崔友福頓時被這一眼看得老臉微紅,差點兒低下頭。
無論年齡還是身份,他跟陸遙都是長者,說得更確切些,是師長。
長者在,楚煜卻一直搶話,還一副質問的語氣。
人家雖然沒說話,但顯然是覺得他們校紀委員會這尊師重道的禮儀不咋滴。
說得不好聽點,簡直缺乏教養。
不過陸遙的身份也不會跟一個小孩子計較。
他更在意的是所謂的女學生。
“女學生?誰?”
往後移了移身子,靠坐在沙發上。
溫潤儒雅的男人翹起二郎腿,一隻胳膊撐在沙發扶手上。
而這個動作,卻讓崔友福肅穆的臉上出現一絲疑惑。
他坐現在這個位子很多年了,見過不少本身存在問題的人。
不管學生還是老師,這樣的場景經歷過無數次。
但這位陸教授剛才這個動作,明顯是一個開放的姿態,說明他一點都不緊張。
“誰?好幾個呢?陸教授不如還是自己交代吧。
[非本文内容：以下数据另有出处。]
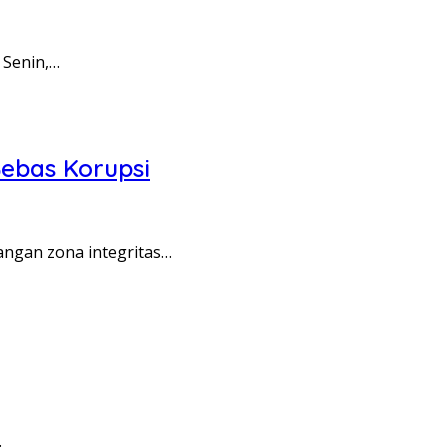
 Senin,…
ebas Korupsi
angan zona integritas…
…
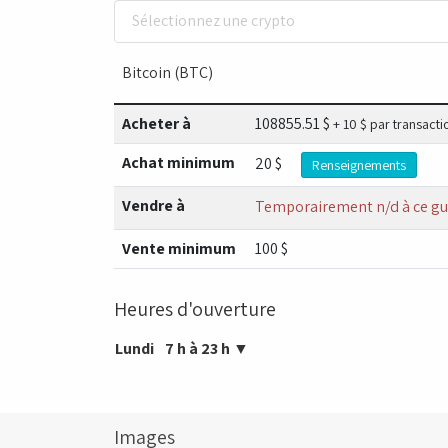
Sélectionnez une crypto
Bitcoin (BTC)
Acheter à
108855.51
$
+ 10 $ par transacti
Achat minimum
20 $
Renseignements
Vendre à
Temporairement n/d à ce gu
Vente minimum
100 $
Heures d'ouverture
Lundi
7 h à 23 h
▼
Images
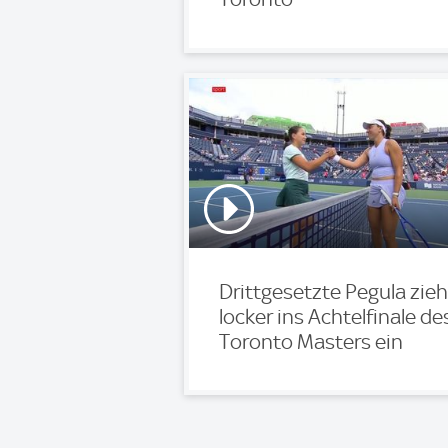
Drittgesetzte Pegula zieh
locker ins Achtelfinale de
Toronto Masters ein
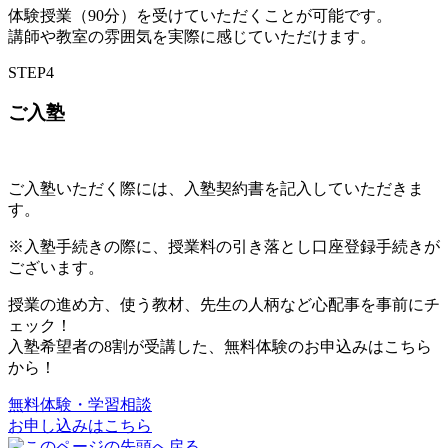
体験授業（90分）を受けていただくことが可能です。
講師や教室の雰囲気を実際に感じていただけます。
STEP
4
ご入塾
ご入塾いただく際には、入塾契約書を記入していただきま
す。
※入塾手続きの際に、授業料の引き落とし口座登録手続きが
ございます。
授業の進め方、使う教材、先生の人柄など心配事を事前にチ
ェック！
入塾希望者の8割が受講した、無料体験のお申込みはこちら
から！
無料体験・学習相談
お申し込みはこちら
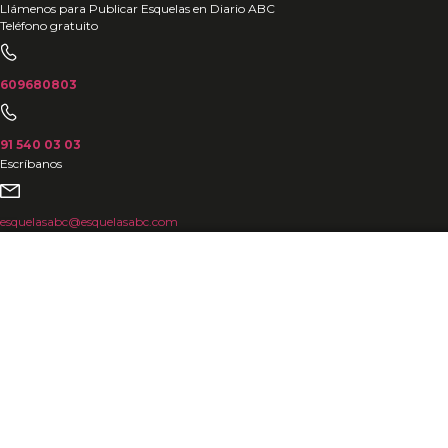
Ir
Llámenos para Publicar Esquelas en Diario ABC
Teléfono gratuito
al
contenido
609680803
91 540 03 03
Escríbanos
esquelasabc@esquelasabc.com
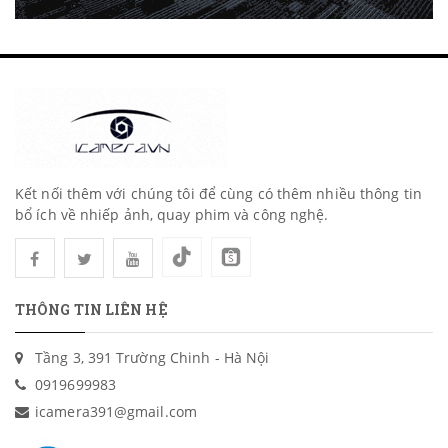
Kết nối thêm với chúng tôi để cùng có thêm nhiều thông tin
bổ ích về nhiếp ảnh, quay phim và công nghệ.
THÔNG TIN LIÊN HỆ
Tầng 3, 391 Trường Chinh - Hà Nội
0919699983
icamera391@gmail.com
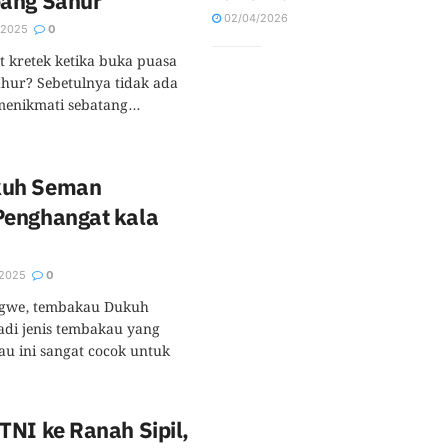
ang Sahur
02/04/2026
/2025
0
t kretek ketika buka puasa
ahur? Sebetulnya tidak ada
enikmati sebatang...
kuh Seman
enghangat kala
2025
0
ingwe, tembakau Dukuh
di jenis tembakau yang
au ini sangat cocok untuk
NI ke Ranah Sipil,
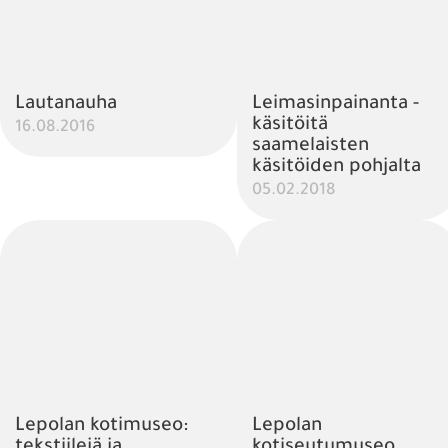
Lautanauha
Leimasinpainanta -
käsitöitä
16.08.2016
saamelaisten
käsitöiden pohjalta
05.02.2018
Lepolan kotimuseo:
Lepolan
tekstiilejä ja
kotiseutumuseo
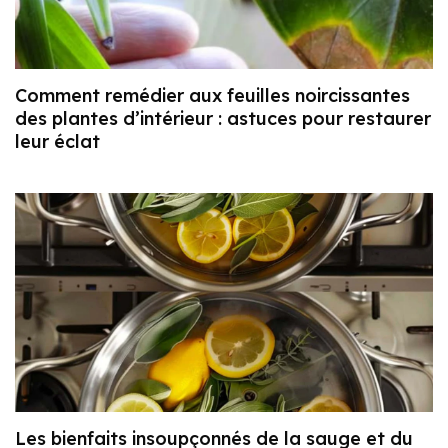
Comment remédier aux feuilles noircissantes
des plantes d’intérieur : astuces pour restaurer
leur éclat
Les bienfaits insoupçonnés de la sauge et du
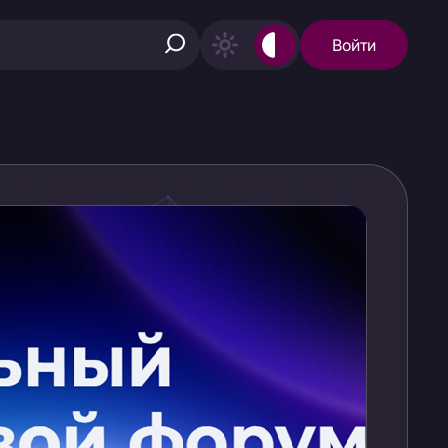
Войти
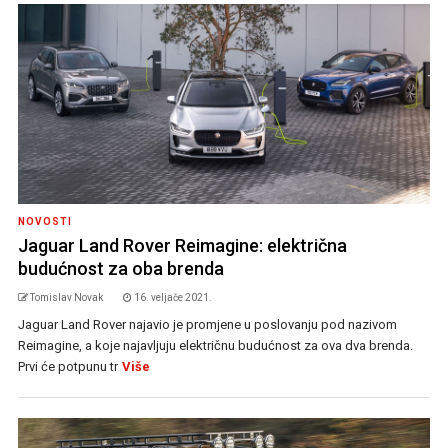
NOVOSTI
Jaguar Land Rover Reimagine: električna
budućnost za oba brenda
Tomislav Novak
16. veljače 2021.
Jaguar Land Rover najavio je promjene u poslovanju pod nazivom
Reimagine, a koje najavljuju električnu budućnost za ova dva brenda.
Prvi će potpunu tr
Više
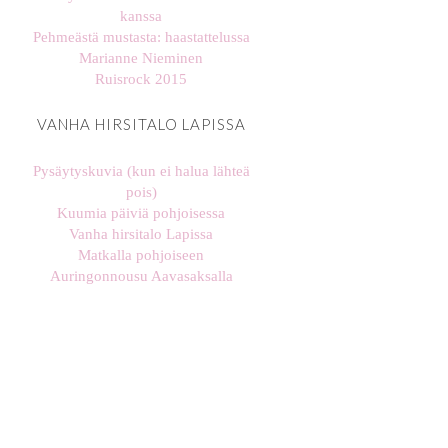
kanssa
Pehmeästä mustasta: haastattelussa
Marianne Nieminen
Ruisrock 2015
VANHA HIRSITALO LAPISSA
Pysäytyskuvia (kun ei halua lähteä
pois)
Kuumia päiviä pohjoisessa
Vanha hirsitalo Lapissa
Matkalla pohjoiseen
Auringonnousu Aavasaksalla
k
stellaharasek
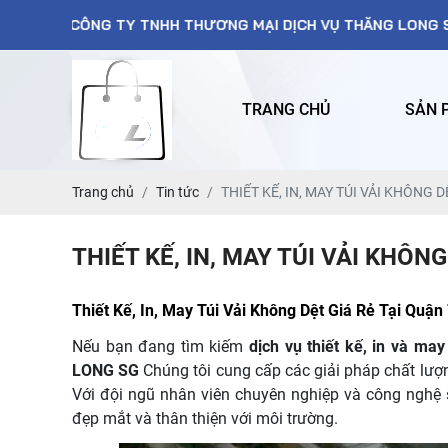
 TNHH THƯƠNG MẠI DỊCH VỤ THĂNG LONG SG---------- "GIÁ T
TRANG CHỦ
SẢN 
Trang chủ
Tin tức
THIẾT KẾ, IN, MAY TÚI VẢI KHÔNG D
THIẾT KẾ, IN, MAY TÚI VẢI KHÔNG
Thiết Kế, In, May Túi Vải Không Dệt Giá Rẻ Tại Quận
Nếu bạn đang tìm kiếm
dịch vụ thiết kế, in và may
LONG SG
Chúng tôi cung cấp các giải pháp chất lượ
Với đội ngũ nhân viên chuyên nghiệp và công nghệ 
đẹp mắt và thân thiện với môi trường.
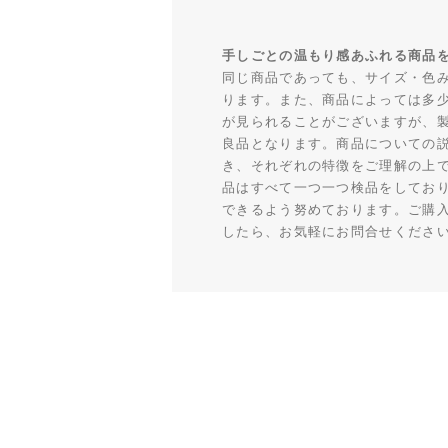
手しごとの温もり感あふれる商品
同じ商品であっても、サイズ・色
ります。また、商品によっては多
が見られることがございますが、
良品となります。商品についての
き、それぞれの特徴をご理解の上
品はすべて一つ一つ検品をしてお
できるよう努めております。ご購
したら、お気軽にお問合せくださ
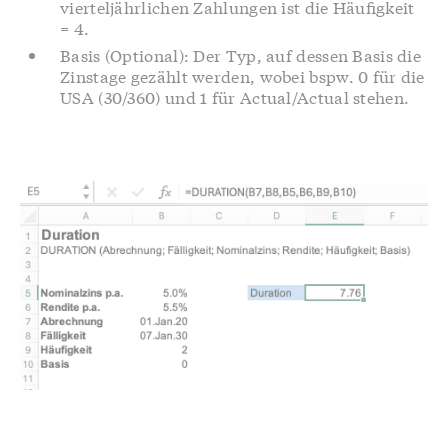
vierteljährlichen Zahlungen ist die Häufigkeit
= 4.
Basis (Optional): Der Typ, auf dessen Basis die
Zinstage gezählt werden, wobei bspw. 0 für die
USA (30/360) und 1 für Actual/Actual stehen.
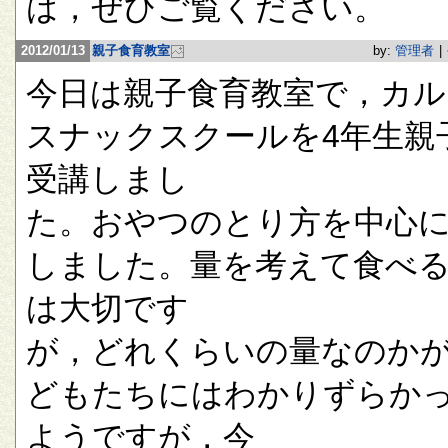
は，ぜひご覧ください。
2012/01/13
親子食育教室
by:
管理者
|
今日は親子食育教室で，カル
スナックスクールを4年生親
受講しまし
た。おやつのとり方を中心
しました。量を考えて食べ
は大切です
が，どれくらいの量なのか
どもたちにはわかりずらか
ようですが，今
”
被陸遙吸引了注意力,一個沒攔住,楚煜再次出言不遜。
而陸遙接下來的舉動,卻讓崔友福有些後悔沒攔住楚煜,且今天來草率了。
陸大教授哪裏有工夫跟一個小毛孩閑磕牙。
見崔友福也無所作為,人家的騷操作就是——
直接拿出手機:
“嚴校長,不好意思打擾了。”
“我知道你在開會。”
“噢,在回來的路上了是吧?那我去你辦公室等你?”
“哦,你過我這裏來是吧,也行。”
“是這麼個事,校紀委員會的人在我這裏,說我跟女學生有染,還不止一個。你回來處理一下吧。”
隨著陸遙結束通話手機,崔有福和楚煜雙雙……
這電話……
它是裝不出來的。
嚴柯的聲音,楚煜不熟悉,崔友福還是能聽出來的。
雖然陸遙沒開外放,但雙方距離不遠。
最重要的是,嚴校長的語氣,貌似對這位陸教授,言辭間還頗為客氣。
不,不止客氣,甚至還帶著點兒恭敬。
最懵的人是楚煜。
眨巴著一雙鼠目,希翼地看向崔書記。
希望他告訴自己,剛才那電話是假的。
然而——
“叮鈴鈴——”
崔友福的手機在安靜的空氣裡乍然響起。
把他和楚煜都嚇了一跳。
“崔友福,你吃了熊心了,還是吃了豹膽了?京大裝不下你了是吧?”
老崔平時挺剛正不阿一人,從不媚上,這會兒卻被裏麵傳來的怒氣嚇得差點兒把手機掉地上。
而在他旁邊的楚煜,則比剛才聽得可清楚多了。
“你TM給我……”
“嘟嘟……”
“喂?喂,校長。”
崔友福冷汗都下來了,拿過螢幕一看,還斷線了。
趕緊回撥,手指頭都有些不聽使喚。
好不容易撥了回去——
“對不起,您所撥打的電話正在通話中。”
……
老崔和楚煜在沙發上,兩臉懵逼,如坐針氈。
反觀陸遙,已經返回辦公桌前,繼續他之前的工作了……
不是——
您這……
禮貌嗎?
合適嗎?
那個……
咱還能再打個商量嗎?
*
立冬前一天,下了場初雪。
立冬後,天氣又開始返暖。
冬日的暖陽微醺。
剛參加完一場學術會議的帝京大學校長嚴柯,坐在開著暖氣的私人座駕中,卻感受不到一絲暖意。
接完陸遙的電話,他七竅生煙。
把崔友福放到這個位置,就是看中他剛正不阿、六親不認的性子,有時候連他都敢頂撞。
可,你也不能逮誰咬誰啊?
陸遙!
他要是真爆出了不得的男女緋聞,放到國際上,那就是正治笑話。